__Task instructions__:
Would you filter the listing below so that only lines with the word "street" remain?

---+---

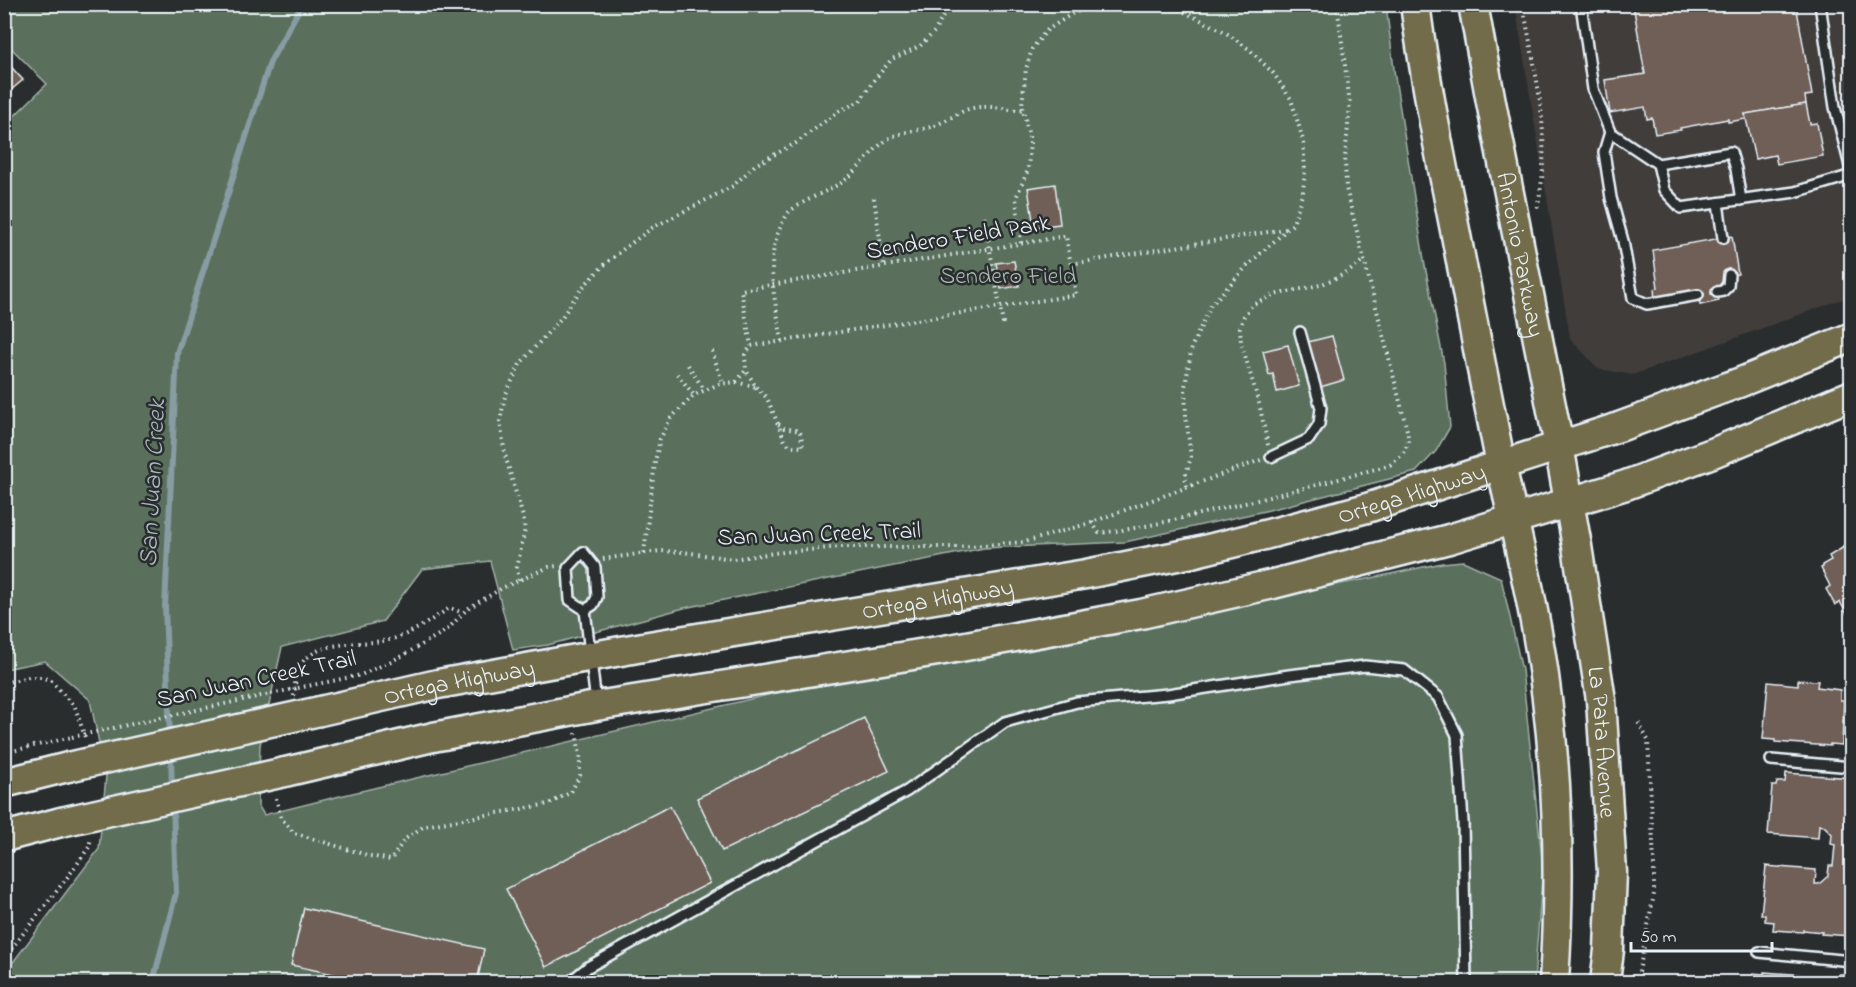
<svg xmlns="http://www.w3.org/2000/svg" width="1856" height="987" font-family="'Indie Flower',sans-serif">
<style>
.built{fill:#3f3c3a}
.green{fill:#5a705c;stroke:#a1b0aa;stroke-width:1.5}
.lines{fill:none;stroke-linecap:round;stroke-linejoin:round}
.stream{stroke:#879ca3;stroke-width:6}
.building{fill:#705f57;stroke:#e8f1f8;stroke-width:1.5}
.service-casing{stroke:#e8f1f8;stroke-width:14}
.primary-casing{stroke:#e8f1f8;stroke-width:33}
.trunk-casing{stroke:#e8f1f8;stroke-width:33}
.path{stroke:#e8f1f8;stroke-width:4;stroke-dasharray:1.5 4.5;stroke-linecap:butt}
.service{stroke:#2a2d2e;stroke-width:9}
.primary{stroke:#736c4b;stroke-width:28}
.trunk{stroke:#736c4b;stroke-width:28}
.primary-bridge-casing{stroke:#e8f1f8;stroke-width:33;stroke-linecap:butt}
.path-bridge{stroke:#e8f1f8;stroke-width:4;stroke-dasharray:1.5 4.5;stroke-linecap:butt}
.primary-bridge{stroke:#736c4b;stroke-width:28}
.labels{text-anchor:middle;stroke-width:5;stroke-linejoin:round;paint-order:stroke}
.street-label{font-size:24px;fill:#e8f1f8;stroke:#2a2d2e}
.park-label{font-size:24px;fill:#a8b7b2;stroke:#2a2d2e}
.water-label{font-size:26px;font-style:italic;fill:#a8b8c0;stroke:#2a2d2e}
</style>
<rect width="100%" height="100%" fill="#2a2d2e"/>
<filter id="ink" filterUnits="userSpaceOnUse"><feTurbulence type="fractalNoise" baseFrequency=".0167" numOctaves="2"/><feDisplacementMap in="SourceGraphic" scale="12" xChannelSelector="R" yChannelSelector="G"/><feConvolveMatrix kernelMatrix="1 2 1 2 8 2 1 2 1" color-interpolation-filters="sRGB"/></filter>
<g filter="url(#ink)">
<!-- built -->
<path class="built" d="M 1515,5 L 1851,5 L 1851,296 L 1633,375 L 1598,369 L 1570,338 Z"/>
<!-- green -->
<path class="green" d="M 5,5 L 1386,5 L 1395,77 L 1425,266 L 1444,363 L 1450,427 L 1436,451 L 1416,472 L 1269,510 L 1125,542 L 984,548 L 684,608 L 548,645 L 513,650 L 490,561 L 422,569 L 383,621 L 282,647 L 260,745 L 258,805 L 264,815 L 340,796 L 827,681 L 1367,579 L 1442,563 L 1463,561 L 1501,578 L 1522,670 L 1543,868 L 1534,982 L 5,982 L 4,974 L 99,849 L 106,776 L 90,700 L 45,661 L 5,669 L 5,125 L 47,84 L 5,42 Z"/>
<g class="lines">
<!-- stream -->
<g class="stream">
<path d="M 170,737 L 165,607 L 177,353 L 270,62 L 302,4"/>
<path d="M 171,753 L 172,791"/>
<path d="M 153,982 L 176,893 L 173,804"/>
</g>
</g>
<!-- building -->
<g class="building">
<path d="M 1633,4 L 1796,4 L 1812,95 L 1805,96 L 1806,104 L 1745,114 L 1746,119 L 1728,122 L 1728,119 L 1680,128 L 1681,130 L 1655,134 L 1652,118 L 1647,119 L 1645,107 L 1610,113 L 1605,80 L 1645,74 Z"/>
<path d="M 4,59 L 23,80 L 4,96 Z"/>
<path d="M 1806,104 L 1810,124 L 1817,123 L 1823,156 L 1777,164 L 1775,155 L 1755,159 L 1745,114 Z"/>
<path d="M 1055,184 L 1060,224 L 1034,227 L 1028,188 Z"/>
<path d="M 1732,236 L 1738,274 L 1726,276 L 1717,289 L 1719,301 L 1700,305 L 1698,292 L 1655,299 L 1654,289 L 1658,288 L 1653,250 Z"/>
<path d="M 1014,261 L 1019,286 L 1001,289 L 996,263 Z"/>
<path d="M 1332,336 L 1344,380 L 1320,387 L 1308,342 Z"/>
<path d="M 1288,345 L 1299,386 L 1277,392 L 1273,374 L 1269,375 L 1263,351 Z"/>
<path d="M 1852,541 L 1852,623 L 1840,602 L 1835,605 L 1826,589 L 1830,586 L 1821,568 L 1823,567 L 1822,565 L 1831,560 L 1829,556 L 1844,547 L 1843,546 Z"/>
<path d="M 1798,680 L 1818,681 L 1817,687 L 1840,690 L 1840,700 L 1844,700 L 1842,745 L 1830,744 L 1830,746 L 1775,742 L 1775,740 L 1763,739 L 1768,682 L 1798,685 Z"/>
<path d="M 864,718 L 889,771 L 722,851 L 697,798 Z"/>
<path d="M 1786,773 L 1852,778 L 1852,936 L 1821,934 L 1822,932 L 1803,930 L 1803,932 L 1773,930 L 1774,922 L 1765,921 L 1765,915 L 1761,915 L 1766,866 L 1816,870 L 1815,884 L 1819,884 L 1828,876 L 1829,866 L 1833,866 L 1835,845 L 1831,844 L 1832,834 L 1824,826 L 1819,825 L 1818,838 L 1768,834 L 1772,786 L 1776,786 L 1777,782 L 1785,782 Z"/>
<path d="M 670,806 L 710,883 L 546,967 L 506,889 Z"/>
<path d="M 304,908 L 484,949 L 477,982 L 370,982 L 291,965 Z"/>
<path d="M 1764,972 L 1820,976 L 1820,978 L 1831,979 L 1831,982 L 1752,982 L 1753,973 L 1764,974 Z"/>
<path d="M 1840,974 L 1852,975 L 1852,982 L 1839,982 Z"/>
</g>
<g class="lines">
<defs>
<g id="service">
<path d="M 1581,4 L 1593,89 L 1610,132 L 1658,164 L 1731,152 L 1736,169 L 1741,200"/>
<path d="M 1820,4 L 1835,107 L 1852,174"/>
<path d="M 1610,132 L 1604,152 L 1611,198 L 1623,241 L 1633,298 L 1647,304 L 1698,295"/>
<path d="M 1658,164 L 1664,190 L 1681,208 L 1795,192 L 1852,175"/>
<path d="M 1718,203 L 1723,238"/>
<path d="M 1717,292 L 1723,291 L 1728,286 L 1729,275"/>
<path d="M 1271,457 L 1309,439 L 1319,424 L 1321,408 L 1300,332"/>
<path d="M 583,552 L 595,567 L 597,597 L 593,605 L 585,610 L 570,600 L 568,568 Z"/>
<path d="M 585,610 L 596,703"/>
<path d="M 1771,760 L 1852,767"/>
<path d="M 1759,952 L 1852,961"/>
<path d="M 570,982 L 588,967 L 907,791 L 1005,722 L 1077,702 L 1168,694 L 1289,675 L 1365,666 L 1404,670 L 1438,697 L 1457,735 L 1463,822 L 1466,982"/>
</g>
<g id="primary">
<path id="s1" d="M 320,711 L 438,684 L 643,647 L 1086,574 L 1192,553 L 1276,532 L 1367,508 L 1619,427 L 1741,382 L 1852,337"/>
<path d="M 285,772 L 433,737 L 596,706 L 944,650 L 1141,614 L 1273,584 L 1449,539 L 1626,485 L 1715,452 L 1852,395"/>
<path d="M 4,783 L 68,767"/>
<path d="M 4,837 L 61,822"/>
</g>
<g id="trunk">
<path d="M 1415,4 C 1425,80 1440,155 1455,230 C 1470,308 1485,387 1501,465 C 1518,542 1538,620 1547,699 C 1559,793 1560,888 1554,982"/>
<path id="s2" d="M 1473,4 L 1491,102 L 1559,446 L 1577,546 L 1601,700 L 1612,872 L 1609,950 L 1605,982"/>
</g>
</defs>
<!-- service casing -->
<use href="#service" class="service-casing"/>
<!-- primary casing -->
<use href="#primary" class="primary-casing"/>
<!-- trunk casing -->
<use href="#trunk" class="trunk-casing"/>
<!-- path -->
<g class="path">
<path d="M 1168,4 L 1225,32 L 1250,50 L 1273,73 L 1291,99 L 1303,140 L 1305,171 L 1303,191 L 1293,224 L 1248,265 L 1211,305 L 1192,346 L 1185,387 L 1186,416 L 1191,457 L 1185,477 L 1187,488"/>
<path d="M 1523,4 C 1532,57 1546,111 1543,165 C 1543,180 1539,196 1537,211"/>
<path d="M 874,198 L 884,266"/>
<path d="M 984,216 L 1003,324"/>
<path d="M 1021,243 L 1016,198 L 1028,170 L 1030,141 L 1022,105 L 1026,69 L 1032,49 L 1046,31 L 1073,13 L 1102,4"/>
<path d="M 1071,264 L 1286,229"/>
<path d="M 782,341 C 776,303 764,264 780,228 C 782,223 786,216 789,212 C 797,204 829,190 841,183 C 859,171 870,151 888,139 C 900,132 914,131 927,128 C 943,124 956,113 969,109 C 986,104 1006,109 1024,111"/>
<path d="M 712,351 L 723,384"/>
<path d="M 688,365 L 704,390"/>
<path d="M 677,374 L 694,395"/>
<path d="M 736,382 L 756,387 L 746,370"/>
<path d="M 756,387 L 767,398 L 785,441 L 790,446 L 803,447 L 800,431 L 784,428 L 778,424"/>
<path d="M 1268,445 L 1259,403 L 1241,342 L 1240,328 L 1244,316 L 1252,305 L 1273,295 L 1320,285 L 1347,273 L 1364,260"/>
<path d="M 1092,522 L 1099,533 C 1139,529 1178,519 1216,510 C 1275,496 1332,481 1390,465 C 1417,445 1407,435 1401,406 L 1346,188 L 1345,158 L 1350,104 L 1337,4"/>
<path d="M 644,553 L 655,462 L 660,439 L 671,418 L 694,395 L 719,384 L 736,382 L 746,370 L 745,355 L 751,346 L 1076,295 L 1066,236 L 741,290 L 751,346"/>
<path d="M 603,559 L 660,551 L 683,552 L 733,559 L 774,553 L 841,547 L 957,547 L 1025,542 L 1087,524 L 1261,460"/>
<path d="M 519,580 L 517,568 L 525,529 L 523,517 L 505,455 L 500,421 L 505,396 L 520,364 L 562,317 L 581,289 L 603,266 L 626,247 L 652,228 L 733,186 L 755,165 L 796,143 L 839,111 L 860,101 L 874,80 L 892,59 L 920,46 L 935,31 L 950,4"/>
<path d="M 4,683 L 29,677 L 42,677 L 51,681 L 75,707 L 86,740"/>
<path d="M 298,688 L 361,675 L 404,655 L 447,630 L 467,609 L 504,587 L 549,567 L 557,566"/>
<path d="M 294,696 C 295,687 295,676 299,668 C 315,638 360,646 388,640 C 410,636 430,620 450,608 L 463,613"/>
<path d="M 4,753 L 72,737"/>
<path d="M 276,798 L 281,818 L 294,833 L 370,856 L 391,860 L 404,840 L 424,826 L 549,804 L 571,792 L 580,775 L 580,755 L 576,733"/>
<path d="M 4,958 L 73,870 L 89,847 L 91,838"/>
<path d="M 1632,982 L 1639,972 L 1654,894 L 1654,864 L 1648,740 L 1638,722"/>
</g>
<!-- service -->
<use href="#service" class="service"/>
<!-- primary -->
<use href="#primary" class="primary"/>
<!-- trunk -->
<use href="#trunk" class="trunk"/>
<defs>
<g id="primary-bridge">
<path d="M 68,767 L 320,711"/>
<path d="M 61,822 L 285,772"/>
</g>
</defs>
<!-- primary-bridge casing -->
<use href="#primary-bridge" class="primary-bridge-casing"/>
<!-- path-bridge -->
<path class="path-bridge" d="M 72,737 L 298,688"/>
<!-- primary-bridge -->
<use href="#primary-bridge" class="primary-bridge"/>
</g>
</g>
<g class="labels">
<!-- street labels -->
<g class="street-label">
<text transform="translate(958 236) rotate(-9)" y="8">Sendero Field Park</text>
<text dy="8" stroke="none"><textPath href="#s2" startOffset="255">Antonio Parkway</textPath></text>
<text dy="8" stroke="none"><textPath href="#s1" startOffset="1114">Ortega Highway</textPath></text>
<text transform="translate(819 533) rotate(-2)" y="8">San Juan Creek Trail</text>
<text dy="8" stroke="none"><textPath href="#s1" startOffset="628">Ortega Highway</textPath></text>
<text transform="translate(256 678) rotate(-12)" y="8">San Juan Creek Trail</text>
<text dy="8" stroke="none"><textPath href="#s1" startOffset="142">Ortega Highway</textPath></text>
<text dy="8" stroke="none"><textPath href="#s2" startOffset="750">La Pata Avenue</textPath></text>
</g>
<!-- park labels -->
<g class="park-label">
<text x="1008" y="283">Sendero Field</text>
</g>
<!-- water labels -->
<g class="water-label">
<text transform="translate(151 483) rotate(-87)" y="9">San Juan Creek</text>
</g>
</g>
<!-- margin -->
<rect width="1856" height="987" fill="none" stroke="#2a2d2e" stroke-width="24"/>
<rect x="12" y="12" width="1832" height="963" fill="none" stroke="#e8f1f8" stroke-width="2" filter="url(#ink)"/>
<!-- scale -->
<path d="M1631 942v9h141v-9" fill="none" stroke="#e8f1f8" stroke-width="3"/>
<text x="1640" y="942" font-size="18" fill="#e8f1f8" stroke="#2a2d2e" stroke-width="4.5" paint-order="stroke">50 m</text>
</svg>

---+---

__Answer below__:
.street-label{font-size:24px;fill:#e8f1f8;stroke:#2a2d2e}
<!-- street labels -->
<g class="street-label">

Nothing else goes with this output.